EXERCISE DESCRIPTION:
Could you find every line in the records below that contains the word "defaults" and copy it?

DATA FOR THIS TASK Block Start

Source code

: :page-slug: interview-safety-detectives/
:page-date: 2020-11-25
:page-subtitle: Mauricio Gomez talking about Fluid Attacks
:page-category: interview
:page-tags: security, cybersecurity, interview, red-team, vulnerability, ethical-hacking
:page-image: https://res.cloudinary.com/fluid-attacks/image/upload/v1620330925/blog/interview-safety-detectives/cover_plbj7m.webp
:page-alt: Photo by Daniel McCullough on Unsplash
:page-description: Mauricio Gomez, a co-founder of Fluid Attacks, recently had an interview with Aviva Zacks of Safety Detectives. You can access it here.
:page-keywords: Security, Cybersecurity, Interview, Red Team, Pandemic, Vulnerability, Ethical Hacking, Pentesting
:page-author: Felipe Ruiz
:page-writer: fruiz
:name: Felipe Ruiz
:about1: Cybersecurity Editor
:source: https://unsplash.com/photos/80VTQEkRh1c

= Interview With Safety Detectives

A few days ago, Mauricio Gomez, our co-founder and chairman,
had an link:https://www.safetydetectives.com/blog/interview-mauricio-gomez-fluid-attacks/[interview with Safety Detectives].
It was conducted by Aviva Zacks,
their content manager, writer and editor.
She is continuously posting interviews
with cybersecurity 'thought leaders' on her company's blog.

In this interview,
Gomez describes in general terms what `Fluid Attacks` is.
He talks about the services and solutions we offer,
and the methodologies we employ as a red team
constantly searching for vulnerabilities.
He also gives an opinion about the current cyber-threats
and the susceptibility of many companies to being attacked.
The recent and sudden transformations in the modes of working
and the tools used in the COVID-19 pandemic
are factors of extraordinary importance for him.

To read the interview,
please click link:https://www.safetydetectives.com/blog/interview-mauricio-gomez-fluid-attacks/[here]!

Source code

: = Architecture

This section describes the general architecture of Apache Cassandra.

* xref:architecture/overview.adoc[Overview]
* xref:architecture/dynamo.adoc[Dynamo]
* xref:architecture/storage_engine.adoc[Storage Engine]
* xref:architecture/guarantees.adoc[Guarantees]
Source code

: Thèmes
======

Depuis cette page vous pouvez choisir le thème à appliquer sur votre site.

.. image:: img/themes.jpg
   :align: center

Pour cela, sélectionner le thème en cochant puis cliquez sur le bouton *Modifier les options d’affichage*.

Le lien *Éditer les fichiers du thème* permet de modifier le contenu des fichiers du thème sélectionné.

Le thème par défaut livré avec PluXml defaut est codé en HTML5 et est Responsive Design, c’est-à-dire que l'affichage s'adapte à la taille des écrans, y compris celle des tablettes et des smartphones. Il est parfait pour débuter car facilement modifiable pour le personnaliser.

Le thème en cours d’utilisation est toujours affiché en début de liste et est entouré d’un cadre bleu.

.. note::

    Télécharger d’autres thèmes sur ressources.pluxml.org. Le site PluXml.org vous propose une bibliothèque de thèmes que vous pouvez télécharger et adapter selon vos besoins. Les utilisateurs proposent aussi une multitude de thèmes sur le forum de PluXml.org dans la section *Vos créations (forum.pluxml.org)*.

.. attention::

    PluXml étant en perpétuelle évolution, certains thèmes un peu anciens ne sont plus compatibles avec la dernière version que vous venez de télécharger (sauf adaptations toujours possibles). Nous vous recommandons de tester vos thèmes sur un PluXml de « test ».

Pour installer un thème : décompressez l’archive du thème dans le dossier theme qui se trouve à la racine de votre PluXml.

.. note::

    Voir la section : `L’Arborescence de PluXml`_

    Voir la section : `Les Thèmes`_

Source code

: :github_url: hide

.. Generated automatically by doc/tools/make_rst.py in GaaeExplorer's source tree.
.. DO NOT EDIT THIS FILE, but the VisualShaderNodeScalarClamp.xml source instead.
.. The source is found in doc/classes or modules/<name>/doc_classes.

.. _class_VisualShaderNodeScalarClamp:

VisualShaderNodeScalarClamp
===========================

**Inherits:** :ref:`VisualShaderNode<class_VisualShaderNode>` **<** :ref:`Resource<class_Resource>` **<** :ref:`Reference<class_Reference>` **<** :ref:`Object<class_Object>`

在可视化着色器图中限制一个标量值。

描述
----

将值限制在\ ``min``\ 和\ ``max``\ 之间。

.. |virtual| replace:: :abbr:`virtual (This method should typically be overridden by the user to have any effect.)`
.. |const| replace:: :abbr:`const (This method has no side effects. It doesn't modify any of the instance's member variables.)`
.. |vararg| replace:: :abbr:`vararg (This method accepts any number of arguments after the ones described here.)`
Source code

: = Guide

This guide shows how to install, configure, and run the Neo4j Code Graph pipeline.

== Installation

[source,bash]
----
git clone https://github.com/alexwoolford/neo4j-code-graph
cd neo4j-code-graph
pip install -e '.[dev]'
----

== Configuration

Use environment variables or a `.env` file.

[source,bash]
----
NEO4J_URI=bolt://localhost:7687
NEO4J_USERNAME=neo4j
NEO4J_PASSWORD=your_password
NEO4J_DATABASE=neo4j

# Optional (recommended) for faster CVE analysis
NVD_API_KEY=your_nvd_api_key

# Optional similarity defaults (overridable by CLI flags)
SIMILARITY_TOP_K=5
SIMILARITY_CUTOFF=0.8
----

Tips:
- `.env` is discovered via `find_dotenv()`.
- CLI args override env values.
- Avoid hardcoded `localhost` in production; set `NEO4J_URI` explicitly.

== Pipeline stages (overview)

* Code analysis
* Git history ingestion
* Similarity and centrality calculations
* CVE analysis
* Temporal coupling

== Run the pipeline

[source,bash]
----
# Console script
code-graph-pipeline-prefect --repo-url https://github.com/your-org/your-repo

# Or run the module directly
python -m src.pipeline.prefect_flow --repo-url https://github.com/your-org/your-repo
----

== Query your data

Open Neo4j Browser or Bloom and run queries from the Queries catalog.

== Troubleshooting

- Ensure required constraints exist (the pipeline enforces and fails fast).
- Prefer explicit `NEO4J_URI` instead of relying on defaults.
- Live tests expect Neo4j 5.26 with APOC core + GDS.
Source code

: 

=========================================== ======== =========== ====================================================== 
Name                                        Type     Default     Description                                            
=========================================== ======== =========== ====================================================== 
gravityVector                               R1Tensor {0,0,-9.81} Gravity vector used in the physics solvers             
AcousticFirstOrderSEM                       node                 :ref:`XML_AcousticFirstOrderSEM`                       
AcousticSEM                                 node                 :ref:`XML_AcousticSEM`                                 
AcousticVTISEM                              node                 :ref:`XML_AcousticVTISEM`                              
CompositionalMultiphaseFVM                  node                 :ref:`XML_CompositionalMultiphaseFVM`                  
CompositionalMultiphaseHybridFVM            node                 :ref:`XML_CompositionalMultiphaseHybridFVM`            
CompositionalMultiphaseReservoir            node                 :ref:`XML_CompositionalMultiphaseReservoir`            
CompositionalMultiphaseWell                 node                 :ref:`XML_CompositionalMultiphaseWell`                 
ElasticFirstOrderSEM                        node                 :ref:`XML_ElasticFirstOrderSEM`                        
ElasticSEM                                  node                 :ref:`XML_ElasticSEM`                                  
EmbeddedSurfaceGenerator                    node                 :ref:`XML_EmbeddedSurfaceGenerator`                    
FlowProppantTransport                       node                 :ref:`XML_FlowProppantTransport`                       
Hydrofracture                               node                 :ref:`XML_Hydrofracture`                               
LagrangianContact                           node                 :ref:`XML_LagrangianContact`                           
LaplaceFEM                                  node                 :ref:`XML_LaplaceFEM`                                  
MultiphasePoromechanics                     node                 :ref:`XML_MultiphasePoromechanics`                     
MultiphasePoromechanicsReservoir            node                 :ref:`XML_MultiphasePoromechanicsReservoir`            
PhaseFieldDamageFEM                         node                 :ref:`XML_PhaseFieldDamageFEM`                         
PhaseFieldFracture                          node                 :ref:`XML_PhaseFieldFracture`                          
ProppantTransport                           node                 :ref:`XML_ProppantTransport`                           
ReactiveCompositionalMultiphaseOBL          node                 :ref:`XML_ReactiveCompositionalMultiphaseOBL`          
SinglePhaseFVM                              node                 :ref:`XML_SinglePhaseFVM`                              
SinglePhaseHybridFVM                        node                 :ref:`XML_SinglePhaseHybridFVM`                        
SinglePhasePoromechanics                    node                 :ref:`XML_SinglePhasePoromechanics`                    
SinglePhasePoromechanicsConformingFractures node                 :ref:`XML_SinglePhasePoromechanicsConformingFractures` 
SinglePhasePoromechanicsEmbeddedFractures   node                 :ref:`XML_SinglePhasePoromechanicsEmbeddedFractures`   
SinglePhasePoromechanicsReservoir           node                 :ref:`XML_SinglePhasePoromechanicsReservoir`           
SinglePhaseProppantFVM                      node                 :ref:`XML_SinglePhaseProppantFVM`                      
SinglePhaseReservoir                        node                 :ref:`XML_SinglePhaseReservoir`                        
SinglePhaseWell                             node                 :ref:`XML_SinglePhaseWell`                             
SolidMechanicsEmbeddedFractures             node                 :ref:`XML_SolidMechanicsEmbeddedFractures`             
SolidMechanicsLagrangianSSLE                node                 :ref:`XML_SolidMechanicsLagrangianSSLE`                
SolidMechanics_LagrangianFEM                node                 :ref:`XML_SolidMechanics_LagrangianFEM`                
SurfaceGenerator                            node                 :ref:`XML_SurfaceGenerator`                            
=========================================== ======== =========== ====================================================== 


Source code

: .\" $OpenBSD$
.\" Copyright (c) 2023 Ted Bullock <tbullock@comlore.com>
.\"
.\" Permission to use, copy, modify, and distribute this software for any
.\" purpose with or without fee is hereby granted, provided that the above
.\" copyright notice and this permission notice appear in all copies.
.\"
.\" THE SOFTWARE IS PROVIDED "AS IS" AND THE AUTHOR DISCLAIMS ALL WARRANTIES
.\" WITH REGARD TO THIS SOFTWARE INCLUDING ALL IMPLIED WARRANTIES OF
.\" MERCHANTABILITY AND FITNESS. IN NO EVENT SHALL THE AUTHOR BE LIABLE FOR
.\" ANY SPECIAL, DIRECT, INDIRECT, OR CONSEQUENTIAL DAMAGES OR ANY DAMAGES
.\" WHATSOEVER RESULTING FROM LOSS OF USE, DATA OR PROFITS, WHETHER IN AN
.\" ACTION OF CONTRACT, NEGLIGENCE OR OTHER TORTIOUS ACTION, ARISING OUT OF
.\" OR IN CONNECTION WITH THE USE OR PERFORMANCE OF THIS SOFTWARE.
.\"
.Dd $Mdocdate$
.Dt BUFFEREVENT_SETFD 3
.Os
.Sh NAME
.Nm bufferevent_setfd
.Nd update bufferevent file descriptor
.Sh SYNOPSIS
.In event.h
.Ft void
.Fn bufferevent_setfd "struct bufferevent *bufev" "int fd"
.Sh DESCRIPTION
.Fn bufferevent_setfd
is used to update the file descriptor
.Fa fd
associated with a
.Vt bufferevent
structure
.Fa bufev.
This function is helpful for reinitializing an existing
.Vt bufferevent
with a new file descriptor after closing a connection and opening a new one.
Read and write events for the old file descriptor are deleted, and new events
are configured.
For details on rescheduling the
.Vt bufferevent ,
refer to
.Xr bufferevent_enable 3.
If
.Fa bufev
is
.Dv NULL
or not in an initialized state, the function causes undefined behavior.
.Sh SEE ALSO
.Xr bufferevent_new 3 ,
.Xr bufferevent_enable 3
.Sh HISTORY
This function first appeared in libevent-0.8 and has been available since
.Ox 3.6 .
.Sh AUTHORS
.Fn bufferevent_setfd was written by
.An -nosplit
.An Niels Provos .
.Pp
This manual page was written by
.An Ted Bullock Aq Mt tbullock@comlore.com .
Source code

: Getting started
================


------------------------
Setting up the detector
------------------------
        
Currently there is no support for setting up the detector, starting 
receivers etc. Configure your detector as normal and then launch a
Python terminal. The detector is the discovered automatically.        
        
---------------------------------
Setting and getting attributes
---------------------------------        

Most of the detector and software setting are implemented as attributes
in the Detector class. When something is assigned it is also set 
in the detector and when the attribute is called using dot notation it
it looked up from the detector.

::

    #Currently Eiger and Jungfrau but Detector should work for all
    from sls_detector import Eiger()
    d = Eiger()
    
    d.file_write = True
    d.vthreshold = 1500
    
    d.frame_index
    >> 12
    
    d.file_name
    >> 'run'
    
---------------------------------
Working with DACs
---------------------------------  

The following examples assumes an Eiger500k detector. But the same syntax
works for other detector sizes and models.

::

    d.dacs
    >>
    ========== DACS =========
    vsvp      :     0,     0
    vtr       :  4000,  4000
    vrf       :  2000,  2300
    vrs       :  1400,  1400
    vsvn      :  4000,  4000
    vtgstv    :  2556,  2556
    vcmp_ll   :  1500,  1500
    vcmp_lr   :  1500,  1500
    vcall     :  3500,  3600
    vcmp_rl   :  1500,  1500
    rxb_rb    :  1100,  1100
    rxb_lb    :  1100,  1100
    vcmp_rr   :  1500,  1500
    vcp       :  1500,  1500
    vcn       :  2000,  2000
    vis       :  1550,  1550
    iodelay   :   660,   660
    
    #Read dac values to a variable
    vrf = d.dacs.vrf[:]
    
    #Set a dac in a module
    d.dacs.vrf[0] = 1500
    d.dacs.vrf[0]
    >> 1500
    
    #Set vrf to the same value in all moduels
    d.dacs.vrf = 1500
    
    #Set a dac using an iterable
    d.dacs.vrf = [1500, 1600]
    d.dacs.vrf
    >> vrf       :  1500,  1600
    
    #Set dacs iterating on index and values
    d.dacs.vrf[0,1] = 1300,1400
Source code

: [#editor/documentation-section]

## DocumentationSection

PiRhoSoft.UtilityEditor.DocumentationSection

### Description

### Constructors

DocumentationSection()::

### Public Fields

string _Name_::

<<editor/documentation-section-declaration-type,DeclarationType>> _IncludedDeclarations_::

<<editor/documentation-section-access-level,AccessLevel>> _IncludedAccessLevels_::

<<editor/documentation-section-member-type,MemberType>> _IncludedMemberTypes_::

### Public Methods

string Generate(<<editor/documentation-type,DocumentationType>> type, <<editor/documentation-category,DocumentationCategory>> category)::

DATA FOR THIS TASK Block End

WRITTEN RESPONSE:
# Optional similarity defaults (overridable by CLI flags)
- Prefer explicit `NEO4J_URI` instead of relying on defaults.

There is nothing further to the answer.